BREAKING: MIT just mass released their Al library for free. Here's the full list of books: Foundations 1. Foundations of Machine Learning Core algorithms explained. Theory meets practice. 2. Understanding Deep Learning Neural networks demystified. Visual explanations included. 3. Machine Learning Systems Production-ready architecture. System design principles. Advanced Techniques 4. Algorithms for ML Computational thinking simplified.
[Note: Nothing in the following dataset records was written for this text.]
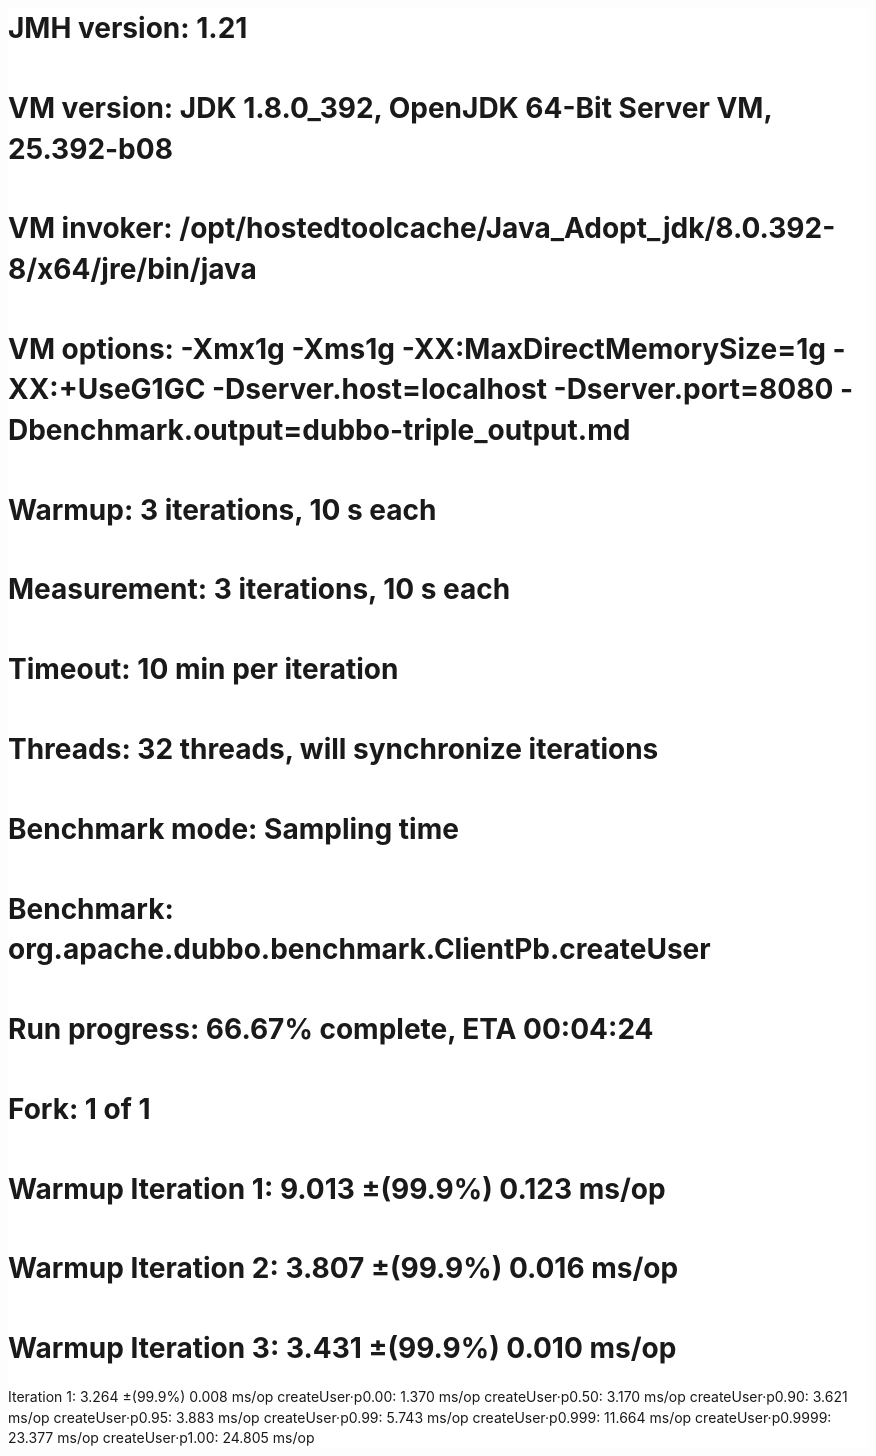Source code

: 
# JMH version: 1.21
# VM version: JDK 1.8.0_392, OpenJDK 64-Bit Server VM, 25.392-b08
# VM invoker: /opt/hostedtoolcache/Java_Adopt_jdk/8.0.392-8/x64/jre/bin/java
# VM options: -Xmx1g -Xms1g -XX:MaxDirectMemorySize=1g -XX:+UseG1GC -Dserver.host=localhost -Dserver.port=8080 -Dbenchmark.output=dubbo-triple_output.md
# Warmup: 3 iterations, 10 s each
# Measurement: 3 iterations, 10 s each
# Timeout: 10 min per iteration
# Threads: 32 threads, will synchronize iterations
# Benchmark mode: Sampling time
# Benchmark: org.apache.dubbo.benchmark.ClientPb.createUser

# Run progress: 66.67% complete, ETA 00:04:24
# Fork: 1 of 1
# Warmup Iteration   1: 9.013 ±(99.9%) 0.123 ms/op
# Warmup Iteration   2: 3.807 ±(99.9%) 0.016 ms/op
# Warmup Iteration   3: 3.431 ±(99.9%) 0.010 ms/op
Iteration   1: 3.264 ±(99.9%) 0.008 ms/op
                 createUser·p0.00:   1.370 ms/op
                 createUser·p0.50:   3.170 ms/op
                 createUser·p0.90:   3.621 ms/op
                 createUser·p0.95:   3.883 ms/op
                 createUser·p0.99:   5.743 ms/op
                 createUser·p0.999:  11.664 ms/op
                 createUser·p0.9999: 23.377 ms/op
                 createUser·p1.00:   24.805 ms/op
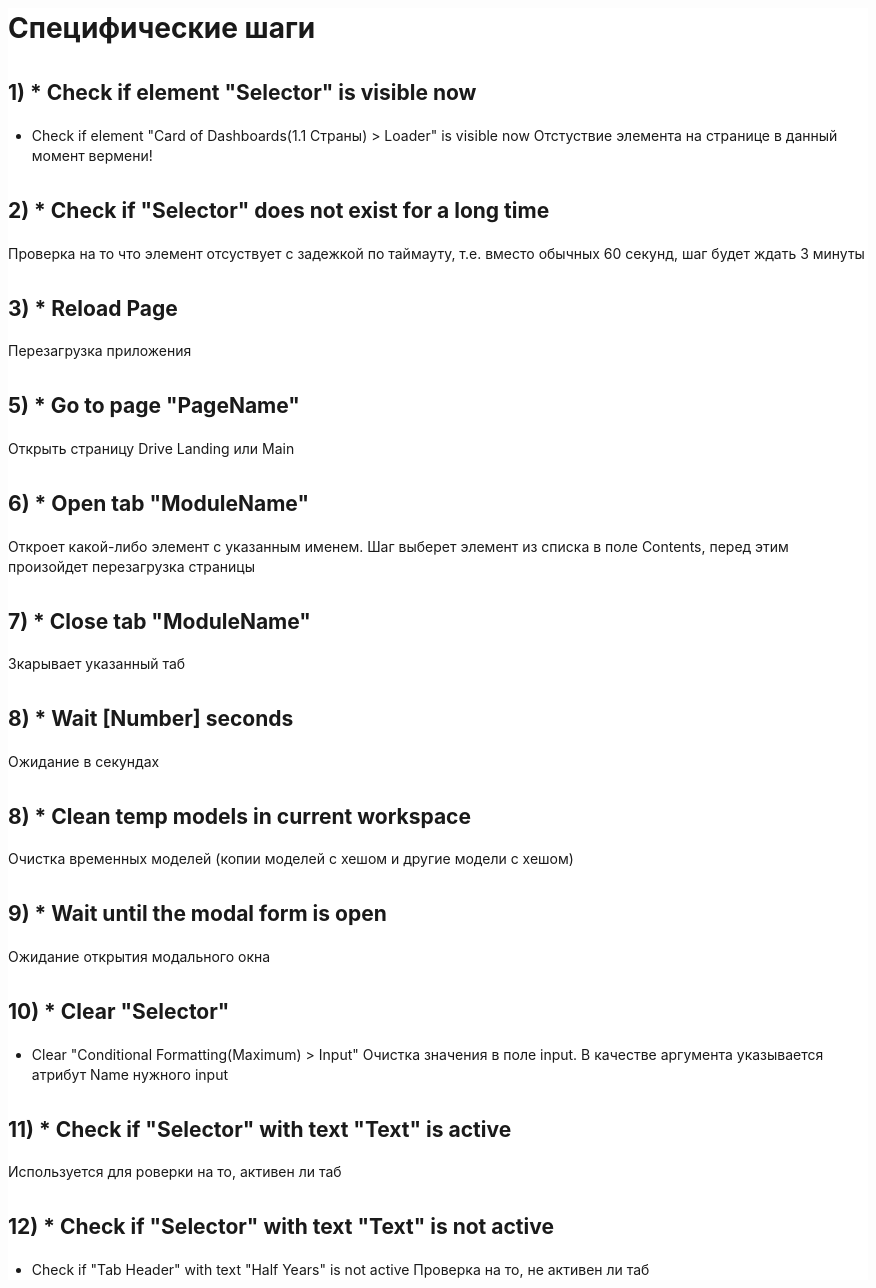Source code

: # Специфические шаги

## 1)    * Check if element "Selector" is visible now
* Check if element "Card of Dashboards(1.1 Страны) > Loader" is visible now
Отстуствие элемента на странице в данный момент вермени!

## 2)    * Check if "Selector" does not exist for a long time
Проверка на то что элемент отсуствует с задежкой по таймауту, т.е. вместо обычных 60 секунд, шаг будет ждать 3 минуты

## 3)    * Reload Page
Перезагрузка приложения

## 5)    * Go to page "PageName"
Открыть страницу Drive Landing или Main

## 6)    * Open tab "ModuleName"
Откроет какой-либо элемент с указанным именем. Шаг выберет элемент из списка в поле Contents, перед этим произойдет перезагрузка страницы

## 7) * Close tab "ModuleName"
Зкарывает указанный таб

## 8) * Wait [Number] seconds
Ожидание в секундах

## 8)    * Clean temp models in current workspace
Очистка временных моделей (копии моделей с хешом и другие модели с хешом)

## 9)    * Wait until the modal form is open
Ожидание открытия модального окна

## 10)   * Clear "Selector"
* Clear "Conditional Formatting(Maximum) > Input"
Очистка значения в поле input. В качестве аргумента указывается атрибут Name нужного input

## 11)    * Check if "Selector" with text "Text" is active
Используется для роверки на то, активен ли таб

## 12)    * Check if "Selector" with text "Text" is not active
* Check if "Tab Header" with text "Half Years" is not active
Проверка на то, не активен ли таб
Decision-making frameworks.

rahmat.rizal28
2025년 07월 21일
점수
2,190

Free Courses on: 1. Artificial Intelligence + Data Analyst 2. Machine Learning + Data Science 3. Cloud Computing + Web Dev 4. Ethical Hacking + Hacking 5. Data Analytics + DSA 6. AWS Certified + IBM COURSE 7. Data Science + Deep Learning 8. BIG DATA + SQL COMPLETE COURSE 9. Python + OTHERS 10 MBA + HANDWRITTEN NOTES Link ⤵️

codingmermaid.ai
2026년 01월 20일
점수
1,655

The only roadmap to go from 0 to ML/AI Expert Stage1 – Python + NumPy/Pandas Stage2 – Linear Algebra + Calculus Stage3 – SQL + PySpark Stage4 – ML Fundamentals (Scikit-learn) Stage5 – Implement ML in a Project Stage6 – Deep Learning (PyTorch 2.0) Stage7 – Computer Vision (YOLOv9) Stage8 – NLP + Transformers + RAG Stage9 – MLOps (Kubeflow/MLFlow) Stage10 – Agentic AI (AutoGen/LangGraph) Stage11 – Production (Ray + Vertex AI) Follow this roadmap to succeed!

techwith.ram
2025년 09월 04일
점수
872

Say Hi if you’re into: • Data Science • Machine Learning • Python • SQL • Data Analytics • Deep Learning • NLP / CV / RL Let’s connect! 🤝 Need some good connection circle.

codingmermaid.ai
18시간 전
점수
865

The only roadmap to go from 0 to ML/AI Expert Stage1 – Python + NumPy/Pandas Stage2 – Linear Algebra + Calculus Stage3 – SQL + PySpark Stage4 – ML Fundamentals (Scikit-learn) Stage5 – Implement ML in a Project Stage6 – Deep Learning (PyTorch 2.0) Stage7 – Computer Vision (YOLOv9) Stage8 – NLP + Transformers + RAG Stage9 – MLOps (Kubeflow/MLFlow) Stage10 – Agentic AI (AutoGen/LangGraph) Stage11 – Production (Ray + Vertex AI) Follow this roadmap to succeed!

techwith.ram
2025년 05월 17일
점수
93

𝗠𝗮𝗰𝗵𝗶𝗻𝗲 𝗟𝗲𝗮𝗿𝗻𝗶𝗻𝗴 – 𝗡𝗼𝘁𝗲 (𝗖𝗼𝗺𝗽𝗹𝗲𝘁𝗲𝗹𝘆 𝗛𝗮𝗻𝗱 𝗪𝗿𝗶𝘁𝘁𝗲𝗻) Excited to share a handwritten notes on Machine Learning, covering key concepts, algorithms, and insights - Linear & Logistic Regression - Decision Trees & Random Forest - Support Vector Machines (SVM) - K-Means & KNN - Gradient Boosting (XGBoost, AdaBoost) - Neural Networks & Deep Learning All in one place — simplified and easy to follow DM me on Insta for the PDF file.

bani_script
5일 전
점수
6

Most people say they’re learning AI… But it’s usually ML. And sometimes… just tools 😅 Know the difference if you want to sound serious in tech. Don’t skip the fundamentals. Save this for later 👀 What are you learning — AI, ML, or DL?